Circuit design data:
=== Begin Enclosure ===

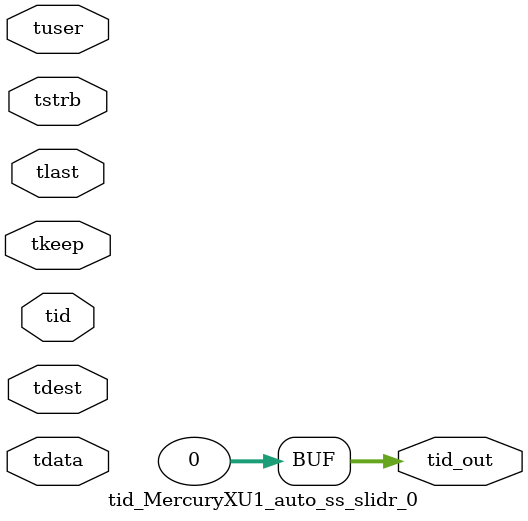
<source format=v>


`timescale 1ps/1ps

module tid_MercuryXU1_auto_ss_slidr_0 #
(
parameter C_S_AXIS_TID_WIDTH   = 1,
parameter C_S_AXIS_TUSER_WIDTH = 0,
parameter C_S_AXIS_TDATA_WIDTH = 0,
parameter C_S_AXIS_TDEST_WIDTH = 0,
parameter C_M_AXIS_TID_WIDTH   = 32
)
(
input  [(C_S_AXIS_TID_WIDTH   == 0 ? 1 : C_S_AXIS_TID_WIDTH)-1:0       ] tid,
input  [(C_S_AXIS_TDATA_WIDTH == 0 ? 1 : C_S_AXIS_TDATA_WIDTH)-1:0     ] tdata,
input  [(C_S_AXIS_TUSER_WIDTH == 0 ? 1 : C_S_AXIS_TUSER_WIDTH)-1:0     ] tuser,
input  [(C_S_AXIS_TDEST_WIDTH == 0 ? 1 : C_S_AXIS_TDEST_WIDTH)-1:0     ] tdest,
input  [(C_S_AXIS_TDATA_WIDTH/8)-1:0 ] tkeep,
input  [(C_S_AXIS_TDATA_WIDTH/8)-1:0 ] tstrb,
input                                                                    tlast,
output [(C_M_AXIS_TID_WIDTH   == 0 ? 1 : C_M_AXIS_TID_WIDTH)-1:0       ] tid_out
);

assign tid_out = {1'b0};

endmodule


</source>
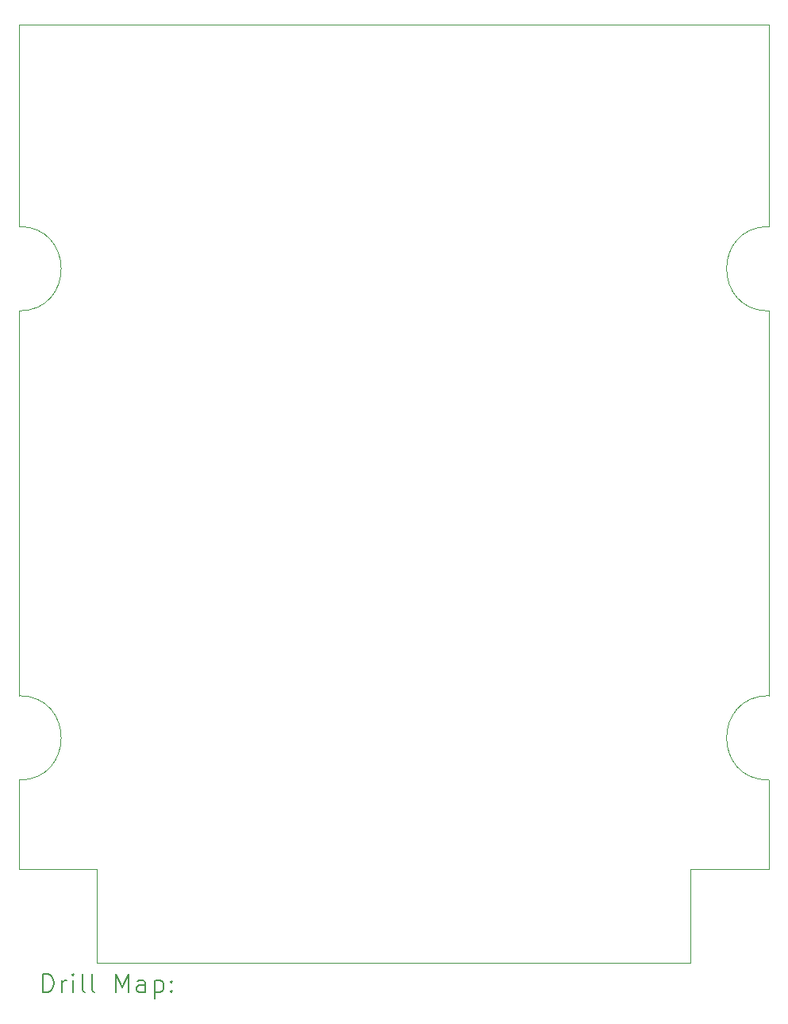
<source format=gbr>
%TF.GenerationSoftware,KiCad,Pcbnew,(6.0.9)*%
%TF.CreationDate,2023-08-23T21:36:40+02:00*%
%TF.ProjectId,p2000t-slot2-datacartridge,70323030-3074-42d7-936c-6f74322d6461,rev?*%
%TF.SameCoordinates,Original*%
%TF.FileFunction,Drillmap*%
%TF.FilePolarity,Positive*%
%FSLAX45Y45*%
G04 Gerber Fmt 4.5, Leading zero omitted, Abs format (unit mm)*
G04 Created by KiCad (PCBNEW (6.0.9)) date 2023-08-23 21:36:40*
%MOMM*%
%LPD*%
G01*
G04 APERTURE LIST*
%ADD10C,0.050000*%
%ADD11C,0.200000*%
G04 APERTURE END LIST*
D10*
X11518900Y-14290800D02*
X11552800Y-14290800D01*
X4352800Y-11790800D02*
X4352800Y-12240800D01*
X12352800Y-12440800D02*
G75*
G03*
X12352800Y-13340800I0J-450000D01*
G01*
X4352800Y-5290800D02*
X4352800Y-6790800D01*
X8352800Y-5290800D02*
X12352800Y-5290800D01*
X4352800Y-14290800D02*
X4352800Y-13590800D01*
X12352800Y-7440800D02*
G75*
G03*
X12352800Y-8340800I0J-450000D01*
G01*
X12352800Y-9220800D02*
X12352800Y-10360800D01*
X4352800Y-11790800D02*
X4352800Y-8340800D01*
X12352800Y-9220800D02*
X12352800Y-8660800D01*
X12352800Y-8350800D02*
X12352800Y-8660800D01*
X4352800Y-13590800D02*
X4352800Y-13340800D01*
X12352800Y-14290800D02*
X12352800Y-13590800D01*
X12352800Y-7220800D02*
X12352800Y-6660800D01*
X12352800Y-11880800D02*
X12352800Y-10922000D01*
X4352800Y-7240800D02*
X4352800Y-6790800D01*
X5181600Y-14290800D02*
X5152800Y-14290800D01*
X11518900Y-15290800D02*
X5181600Y-15290800D01*
X12352800Y-12440800D02*
X12352800Y-11880800D01*
X12352800Y-8350800D02*
X12352800Y-8340800D01*
X4352800Y-7440800D02*
X4352800Y-7240800D01*
X5181600Y-15290800D02*
X5181600Y-14290800D01*
X4352800Y-12440800D02*
X4352800Y-12290800D01*
X11552800Y-14290800D02*
X12352800Y-14290800D01*
X12352800Y-10922000D02*
X12352800Y-10360800D01*
X12352800Y-7440800D02*
X12352800Y-7220800D01*
X12352800Y-13590800D02*
X12352800Y-13340800D01*
X4352800Y-12290800D02*
X4352800Y-12240800D01*
X4352800Y-8340800D02*
G75*
G03*
X4352800Y-7440800I0J450000D01*
G01*
X8352800Y-5290800D02*
X4352800Y-5290800D01*
X5152800Y-14290800D02*
X4352800Y-14290800D01*
X11518900Y-15290800D02*
X11518900Y-14290800D01*
X12352800Y-6490800D02*
X12352800Y-5290800D01*
X4352800Y-13340800D02*
G75*
G03*
X4352800Y-12440800I0J450000D01*
G01*
X12352800Y-6490800D02*
X12352800Y-6660800D01*
D11*
X4607919Y-15603776D02*
X4607919Y-15403776D01*
X4655538Y-15403776D01*
X4684110Y-15413300D01*
X4703157Y-15432348D01*
X4712681Y-15451395D01*
X4722205Y-15489490D01*
X4722205Y-15518062D01*
X4712681Y-15556157D01*
X4703157Y-15575205D01*
X4684110Y-15594252D01*
X4655538Y-15603776D01*
X4607919Y-15603776D01*
X4807919Y-15603776D02*
X4807919Y-15470443D01*
X4807919Y-15508538D02*
X4817443Y-15489490D01*
X4826967Y-15479967D01*
X4846014Y-15470443D01*
X4865062Y-15470443D01*
X4931729Y-15603776D02*
X4931729Y-15470443D01*
X4931729Y-15403776D02*
X4922205Y-15413300D01*
X4931729Y-15422824D01*
X4941252Y-15413300D01*
X4931729Y-15403776D01*
X4931729Y-15422824D01*
X5055538Y-15603776D02*
X5036490Y-15594252D01*
X5026967Y-15575205D01*
X5026967Y-15403776D01*
X5160300Y-15603776D02*
X5141252Y-15594252D01*
X5131729Y-15575205D01*
X5131729Y-15403776D01*
X5388871Y-15603776D02*
X5388871Y-15403776D01*
X5455538Y-15546633D01*
X5522205Y-15403776D01*
X5522205Y-15603776D01*
X5703157Y-15603776D02*
X5703157Y-15499014D01*
X5693633Y-15479967D01*
X5674586Y-15470443D01*
X5636490Y-15470443D01*
X5617443Y-15479967D01*
X5703157Y-15594252D02*
X5684109Y-15603776D01*
X5636490Y-15603776D01*
X5617443Y-15594252D01*
X5607919Y-15575205D01*
X5607919Y-15556157D01*
X5617443Y-15537109D01*
X5636490Y-15527586D01*
X5684109Y-15527586D01*
X5703157Y-15518062D01*
X5798395Y-15470443D02*
X5798395Y-15670443D01*
X5798395Y-15479967D02*
X5817443Y-15470443D01*
X5855538Y-15470443D01*
X5874586Y-15479967D01*
X5884109Y-15489490D01*
X5893633Y-15508538D01*
X5893633Y-15565681D01*
X5884109Y-15584728D01*
X5874586Y-15594252D01*
X5855538Y-15603776D01*
X5817443Y-15603776D01*
X5798395Y-15594252D01*
X5979348Y-15584728D02*
X5988871Y-15594252D01*
X5979348Y-15603776D01*
X5969824Y-15594252D01*
X5979348Y-15584728D01*
X5979348Y-15603776D01*
X5979348Y-15479967D02*
X5988871Y-15489490D01*
X5979348Y-15499014D01*
X5969824Y-15489490D01*
X5979348Y-15479967D01*
X5979348Y-15499014D01*
M02*

</source>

=== End Enclosure ===

- [YOUR OBJECTIVE]
Gather from the data above every line with the string "KiCad".

- [WRITTEN ANSWER]
%TF.GenerationSoftware,KiCad,Pcbnew,(6.0.9)*%
G04 Created by KiCad (PCBNEW (6.0.9)) date 2023-08-23 21:36:40*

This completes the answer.